What this task involves: Below are records; copy exactly the line containing "Copyright © 2014" and every line after it, through the last.

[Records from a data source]
▬▬▬▬▬▬

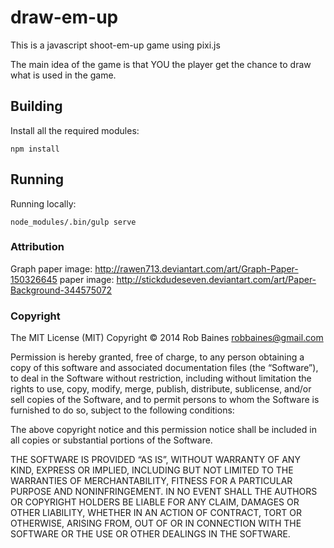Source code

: # draw-em-up

This is a javascript shoot-em-up game using pixi.js

The main idea of the game is that YOU the player get the chance to draw what is used in the game.


## Building
Install all the required modules:

    npm install

## Running
Running locally:

    node_modules/.bin/gulp serve


### Attribution

Graph paper image: http://rawen713.deviantart.com/art/Graph-Paper-150326645
paper image: http://stickdudeseven.deviantart.com/art/Paper-Background-344575072

### Copyright

The MIT License (MIT)
Copyright © 2014 Rob Baines <robbaines@gmail.com>

Permission is hereby granted, free of charge, to any person obtaining a copy
of this software and associated documentation files (the “Software”), to deal
in the Software without restriction, including without limitation the rights
to use, copy, modify, merge, publish, distribute, sublicense, and/or sell
copies of the Software, and to permit persons to whom the Software is
furnished to do so, subject to the following conditions:

The above copyright notice and this permission notice shall be included in
all copies or substantial portions of the Software.

THE SOFTWARE IS PROVIDED “AS IS”, WITHOUT WARRANTY OF ANY KIND, EXPRESS OR
IMPLIED, INCLUDING BUT NOT LIMITED TO THE WARRANTIES OF MERCHANTABILITY,
FITNESS FOR A PARTICULAR PURPOSE AND NONINFRINGEMENT. IN NO EVENT SHALL THE
AUTHORS OR COPYRIGHT HOLDERS BE LIABLE FOR ANY CLAIM, DAMAGES OR OTHER
LIABILITY, WHETHER IN AN ACTION OF CONTRACT, TORT OR OTHERWISE, ARISING FROM,
OUT OF OR IN CONNECTION WITH THE SOFTWARE OR THE USE OR OTHER DEALINGS IN
THE SOFTWARE.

▬▬▬▬▬▬

Answer to this task:
Copyright © 2014 Rob Baines <robbaines@gmail.com>

Permission is hereby granted, free of charge, to any person obtaining a copy
of this software and associated documentation files (the “Software”), to deal
in the Software without restriction, including without limitation the rights
to use, copy, modify, merge, publish, distribute, sublicense, and/or sell
copies of the Software, and to permit persons to whom the Software is
furnished to do so, subject to the following conditions:

The above copyright notice and this permission notice shall be included in
all copies or substantial portions of the Software.

THE SOFTWARE IS PROVIDED “AS IS”, WITHOUT WARRANTY OF ANY KIND, EXPRESS OR
IMPLIED, INCLUDING BUT NOT LIMITED TO THE WARRANTIES OF MERCHANTABILITY,
FITNESS FOR A PARTICULAR PURPOSE AND NONINFRINGEMENT. IN NO EVENT SHALL THE
AUTHORS OR COPYRIGHT HOLDERS BE LIABLE FOR ANY CLAIM, DAMAGES OR OTHER
LIABILITY, WHETHER IN AN ACTION OF CONTRACT, TORT OR OTHERWISE, ARISING FROM,
OUT OF OR IN CONNECTION WITH THE SOFTWARE OR THE USE OR OTHER DEALINGS IN
THE SOFTWARE.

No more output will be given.